> _WRITTEN TASK_
Report back every line from the entries below in which the word "tray" occurs.

★ ★ ★ ★ ★

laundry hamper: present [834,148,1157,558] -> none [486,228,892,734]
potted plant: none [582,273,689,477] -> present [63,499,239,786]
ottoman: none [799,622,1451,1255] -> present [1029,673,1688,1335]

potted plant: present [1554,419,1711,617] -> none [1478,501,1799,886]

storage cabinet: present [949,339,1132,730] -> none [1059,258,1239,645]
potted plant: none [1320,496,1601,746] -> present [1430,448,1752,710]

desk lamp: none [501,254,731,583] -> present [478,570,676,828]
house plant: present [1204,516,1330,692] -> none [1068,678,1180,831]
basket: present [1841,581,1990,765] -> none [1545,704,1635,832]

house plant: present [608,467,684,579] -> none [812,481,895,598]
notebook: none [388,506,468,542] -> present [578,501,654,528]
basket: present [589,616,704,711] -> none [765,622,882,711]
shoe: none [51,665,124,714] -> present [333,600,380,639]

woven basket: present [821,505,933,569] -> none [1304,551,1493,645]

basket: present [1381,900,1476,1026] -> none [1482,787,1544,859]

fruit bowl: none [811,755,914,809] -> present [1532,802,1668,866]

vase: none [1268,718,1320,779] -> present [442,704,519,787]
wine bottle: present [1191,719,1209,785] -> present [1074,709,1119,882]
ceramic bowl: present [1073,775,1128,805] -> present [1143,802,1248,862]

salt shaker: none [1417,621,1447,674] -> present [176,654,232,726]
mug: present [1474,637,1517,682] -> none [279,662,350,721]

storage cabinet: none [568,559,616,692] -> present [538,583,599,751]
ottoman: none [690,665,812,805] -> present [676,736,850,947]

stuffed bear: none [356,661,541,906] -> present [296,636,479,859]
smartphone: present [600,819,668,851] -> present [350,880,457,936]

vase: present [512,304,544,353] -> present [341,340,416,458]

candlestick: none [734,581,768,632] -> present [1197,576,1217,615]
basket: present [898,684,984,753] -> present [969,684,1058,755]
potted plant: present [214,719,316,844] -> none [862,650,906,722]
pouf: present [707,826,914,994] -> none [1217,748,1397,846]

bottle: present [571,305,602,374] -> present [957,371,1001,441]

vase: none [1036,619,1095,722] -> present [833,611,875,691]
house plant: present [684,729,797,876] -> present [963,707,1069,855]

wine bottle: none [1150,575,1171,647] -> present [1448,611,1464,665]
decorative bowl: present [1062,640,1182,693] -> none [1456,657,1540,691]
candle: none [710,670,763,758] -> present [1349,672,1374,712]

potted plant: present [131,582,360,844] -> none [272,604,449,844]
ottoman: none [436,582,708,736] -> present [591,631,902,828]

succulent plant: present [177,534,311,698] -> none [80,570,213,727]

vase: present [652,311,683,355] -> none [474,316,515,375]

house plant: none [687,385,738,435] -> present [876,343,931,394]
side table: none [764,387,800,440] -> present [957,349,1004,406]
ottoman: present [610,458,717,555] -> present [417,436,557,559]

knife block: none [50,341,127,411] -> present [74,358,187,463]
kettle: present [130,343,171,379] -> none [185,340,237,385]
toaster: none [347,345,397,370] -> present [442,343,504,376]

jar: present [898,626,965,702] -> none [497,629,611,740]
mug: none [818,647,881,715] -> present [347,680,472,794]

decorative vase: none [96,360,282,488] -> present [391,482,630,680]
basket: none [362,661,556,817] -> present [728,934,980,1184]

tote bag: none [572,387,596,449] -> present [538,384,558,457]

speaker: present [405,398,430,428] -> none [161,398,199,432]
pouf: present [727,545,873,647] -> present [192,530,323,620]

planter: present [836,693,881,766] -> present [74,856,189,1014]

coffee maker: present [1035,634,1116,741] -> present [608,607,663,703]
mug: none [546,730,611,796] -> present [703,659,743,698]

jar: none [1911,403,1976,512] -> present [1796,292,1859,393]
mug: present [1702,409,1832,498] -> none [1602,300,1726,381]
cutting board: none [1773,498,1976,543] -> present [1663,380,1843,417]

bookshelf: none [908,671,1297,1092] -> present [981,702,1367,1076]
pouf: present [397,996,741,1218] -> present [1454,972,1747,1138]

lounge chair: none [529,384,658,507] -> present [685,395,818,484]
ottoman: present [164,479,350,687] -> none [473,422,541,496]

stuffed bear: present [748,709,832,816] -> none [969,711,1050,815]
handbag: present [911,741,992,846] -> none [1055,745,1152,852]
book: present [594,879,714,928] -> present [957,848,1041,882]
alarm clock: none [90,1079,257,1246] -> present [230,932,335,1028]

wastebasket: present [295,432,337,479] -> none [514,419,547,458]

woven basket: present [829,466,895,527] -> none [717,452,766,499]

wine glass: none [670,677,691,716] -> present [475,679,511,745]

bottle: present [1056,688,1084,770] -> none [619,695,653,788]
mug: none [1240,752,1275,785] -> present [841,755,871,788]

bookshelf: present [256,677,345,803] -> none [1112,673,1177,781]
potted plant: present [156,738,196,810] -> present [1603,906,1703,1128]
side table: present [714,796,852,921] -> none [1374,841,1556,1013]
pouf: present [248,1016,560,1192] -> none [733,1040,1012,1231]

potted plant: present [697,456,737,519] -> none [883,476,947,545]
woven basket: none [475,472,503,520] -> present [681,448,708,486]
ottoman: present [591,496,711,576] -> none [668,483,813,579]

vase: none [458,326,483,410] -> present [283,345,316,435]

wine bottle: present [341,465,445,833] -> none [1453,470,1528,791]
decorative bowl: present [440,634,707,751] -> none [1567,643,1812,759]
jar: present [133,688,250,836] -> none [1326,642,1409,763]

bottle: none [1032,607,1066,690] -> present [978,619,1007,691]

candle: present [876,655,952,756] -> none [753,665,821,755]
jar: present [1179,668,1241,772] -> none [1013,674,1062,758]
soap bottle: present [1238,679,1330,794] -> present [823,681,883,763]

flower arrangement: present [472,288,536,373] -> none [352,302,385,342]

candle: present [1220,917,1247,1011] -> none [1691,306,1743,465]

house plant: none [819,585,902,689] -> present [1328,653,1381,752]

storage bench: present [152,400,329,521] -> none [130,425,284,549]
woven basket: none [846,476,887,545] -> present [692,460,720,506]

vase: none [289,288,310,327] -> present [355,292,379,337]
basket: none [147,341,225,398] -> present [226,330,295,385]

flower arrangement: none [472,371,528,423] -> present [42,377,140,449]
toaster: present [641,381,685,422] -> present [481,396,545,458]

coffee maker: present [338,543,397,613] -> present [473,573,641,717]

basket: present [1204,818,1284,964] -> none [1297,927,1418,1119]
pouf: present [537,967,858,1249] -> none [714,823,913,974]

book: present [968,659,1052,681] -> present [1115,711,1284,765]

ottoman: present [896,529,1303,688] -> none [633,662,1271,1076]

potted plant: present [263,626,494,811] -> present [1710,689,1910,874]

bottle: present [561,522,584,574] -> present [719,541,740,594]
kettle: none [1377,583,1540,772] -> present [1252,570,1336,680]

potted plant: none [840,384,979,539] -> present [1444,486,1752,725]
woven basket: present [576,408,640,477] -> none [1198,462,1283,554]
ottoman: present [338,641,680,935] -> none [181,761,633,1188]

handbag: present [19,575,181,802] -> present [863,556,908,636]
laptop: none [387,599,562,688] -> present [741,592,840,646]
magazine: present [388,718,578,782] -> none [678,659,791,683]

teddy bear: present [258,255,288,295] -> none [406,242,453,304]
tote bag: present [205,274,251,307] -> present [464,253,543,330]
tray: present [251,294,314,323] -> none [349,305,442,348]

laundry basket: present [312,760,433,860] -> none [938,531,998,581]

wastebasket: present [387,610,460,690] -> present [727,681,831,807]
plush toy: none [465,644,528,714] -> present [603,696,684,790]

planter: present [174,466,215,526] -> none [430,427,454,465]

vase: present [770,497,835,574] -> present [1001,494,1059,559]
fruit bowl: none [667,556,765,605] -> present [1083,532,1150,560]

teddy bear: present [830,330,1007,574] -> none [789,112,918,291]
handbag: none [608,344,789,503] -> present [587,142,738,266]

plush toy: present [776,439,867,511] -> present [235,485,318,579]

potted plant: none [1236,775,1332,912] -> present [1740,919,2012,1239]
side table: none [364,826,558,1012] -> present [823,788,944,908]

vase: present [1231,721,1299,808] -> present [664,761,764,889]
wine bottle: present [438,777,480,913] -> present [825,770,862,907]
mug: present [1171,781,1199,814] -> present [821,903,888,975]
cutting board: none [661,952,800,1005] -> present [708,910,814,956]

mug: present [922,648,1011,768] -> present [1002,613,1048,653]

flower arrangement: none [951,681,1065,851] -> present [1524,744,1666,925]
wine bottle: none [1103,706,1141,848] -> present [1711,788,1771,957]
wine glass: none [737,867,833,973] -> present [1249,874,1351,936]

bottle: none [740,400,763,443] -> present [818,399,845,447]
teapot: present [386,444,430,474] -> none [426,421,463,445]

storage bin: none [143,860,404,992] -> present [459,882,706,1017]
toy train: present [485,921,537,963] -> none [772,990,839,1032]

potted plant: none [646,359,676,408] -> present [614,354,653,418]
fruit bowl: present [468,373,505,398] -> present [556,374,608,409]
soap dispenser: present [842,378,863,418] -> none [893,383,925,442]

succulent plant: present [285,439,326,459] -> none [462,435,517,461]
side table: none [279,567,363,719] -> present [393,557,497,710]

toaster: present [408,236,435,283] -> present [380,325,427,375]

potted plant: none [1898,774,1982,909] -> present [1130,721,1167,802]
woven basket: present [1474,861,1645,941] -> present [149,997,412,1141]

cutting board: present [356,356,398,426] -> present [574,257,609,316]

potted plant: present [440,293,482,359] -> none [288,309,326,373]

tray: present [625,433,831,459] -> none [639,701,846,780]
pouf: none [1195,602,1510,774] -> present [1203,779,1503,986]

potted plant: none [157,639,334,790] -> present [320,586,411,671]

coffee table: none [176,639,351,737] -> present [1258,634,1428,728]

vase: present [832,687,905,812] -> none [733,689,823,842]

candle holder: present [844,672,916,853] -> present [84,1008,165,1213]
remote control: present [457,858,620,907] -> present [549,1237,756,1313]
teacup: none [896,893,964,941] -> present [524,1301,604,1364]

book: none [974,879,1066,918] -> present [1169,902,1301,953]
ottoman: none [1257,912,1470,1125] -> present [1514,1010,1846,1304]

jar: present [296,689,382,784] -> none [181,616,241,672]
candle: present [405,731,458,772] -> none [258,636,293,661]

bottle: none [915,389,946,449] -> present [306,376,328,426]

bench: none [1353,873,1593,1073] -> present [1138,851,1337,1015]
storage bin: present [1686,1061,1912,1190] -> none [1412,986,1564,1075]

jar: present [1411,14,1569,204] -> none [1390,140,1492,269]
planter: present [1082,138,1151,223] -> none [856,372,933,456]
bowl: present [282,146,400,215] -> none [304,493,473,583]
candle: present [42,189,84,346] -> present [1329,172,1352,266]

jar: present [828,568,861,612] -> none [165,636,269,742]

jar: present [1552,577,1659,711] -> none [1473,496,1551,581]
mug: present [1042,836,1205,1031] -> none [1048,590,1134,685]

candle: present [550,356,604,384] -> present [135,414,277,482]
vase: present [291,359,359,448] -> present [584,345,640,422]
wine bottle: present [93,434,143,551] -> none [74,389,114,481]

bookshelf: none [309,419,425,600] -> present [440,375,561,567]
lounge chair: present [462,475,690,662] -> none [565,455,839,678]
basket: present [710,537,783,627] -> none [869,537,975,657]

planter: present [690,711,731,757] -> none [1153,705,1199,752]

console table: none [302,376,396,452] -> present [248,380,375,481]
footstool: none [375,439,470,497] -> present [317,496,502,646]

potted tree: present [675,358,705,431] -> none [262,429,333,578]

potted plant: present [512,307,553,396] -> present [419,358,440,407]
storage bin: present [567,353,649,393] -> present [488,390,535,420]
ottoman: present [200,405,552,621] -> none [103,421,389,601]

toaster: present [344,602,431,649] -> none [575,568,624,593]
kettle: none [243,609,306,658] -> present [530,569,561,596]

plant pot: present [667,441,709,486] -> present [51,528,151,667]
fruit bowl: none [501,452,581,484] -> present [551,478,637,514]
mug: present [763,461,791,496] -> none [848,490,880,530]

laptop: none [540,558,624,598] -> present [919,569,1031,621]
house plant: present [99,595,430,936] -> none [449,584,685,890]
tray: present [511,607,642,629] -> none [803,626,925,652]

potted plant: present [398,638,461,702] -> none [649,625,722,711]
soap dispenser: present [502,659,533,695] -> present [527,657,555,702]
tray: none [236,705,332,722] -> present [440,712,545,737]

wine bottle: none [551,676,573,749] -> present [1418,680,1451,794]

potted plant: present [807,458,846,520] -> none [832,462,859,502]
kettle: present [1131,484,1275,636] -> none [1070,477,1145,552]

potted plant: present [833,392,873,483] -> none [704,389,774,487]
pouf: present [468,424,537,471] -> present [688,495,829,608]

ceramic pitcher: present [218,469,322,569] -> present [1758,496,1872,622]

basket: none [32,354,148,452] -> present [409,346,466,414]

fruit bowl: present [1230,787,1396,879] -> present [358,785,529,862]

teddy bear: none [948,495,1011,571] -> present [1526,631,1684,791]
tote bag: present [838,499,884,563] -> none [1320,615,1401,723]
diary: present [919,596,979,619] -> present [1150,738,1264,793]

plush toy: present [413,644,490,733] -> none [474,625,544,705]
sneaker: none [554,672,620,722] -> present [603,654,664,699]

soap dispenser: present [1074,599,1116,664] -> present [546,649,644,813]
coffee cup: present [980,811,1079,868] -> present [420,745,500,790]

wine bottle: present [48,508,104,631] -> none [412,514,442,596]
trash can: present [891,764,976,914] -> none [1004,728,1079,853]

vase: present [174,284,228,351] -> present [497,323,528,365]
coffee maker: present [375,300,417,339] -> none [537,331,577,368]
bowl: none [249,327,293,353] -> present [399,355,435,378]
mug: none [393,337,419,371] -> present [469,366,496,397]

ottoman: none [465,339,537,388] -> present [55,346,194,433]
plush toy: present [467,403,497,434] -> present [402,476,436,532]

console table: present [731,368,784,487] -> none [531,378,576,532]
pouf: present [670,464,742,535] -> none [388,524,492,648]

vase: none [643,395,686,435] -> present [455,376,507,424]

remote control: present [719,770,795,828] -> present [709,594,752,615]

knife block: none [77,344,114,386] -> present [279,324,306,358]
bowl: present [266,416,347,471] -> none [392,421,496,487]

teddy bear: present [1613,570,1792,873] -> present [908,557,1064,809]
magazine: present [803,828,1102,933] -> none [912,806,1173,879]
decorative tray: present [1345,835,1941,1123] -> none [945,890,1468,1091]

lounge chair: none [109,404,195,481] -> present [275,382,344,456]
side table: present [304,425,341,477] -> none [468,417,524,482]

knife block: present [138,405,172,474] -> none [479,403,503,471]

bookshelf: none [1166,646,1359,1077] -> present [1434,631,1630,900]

★ ★ ★ ★ ★

> _RESPONSE_
tray: present [251,294,314,323] -> none [349,305,442,348]
tray: present [625,433,831,459] -> none [639,701,846,780]
tray: present [511,607,642,629] -> none [803,626,925,652]
tray: none [236,705,332,722] -> present [440,712,545,737]
decorative tray: present [1345,835,1941,1123] -> none [945,890,1468,1091]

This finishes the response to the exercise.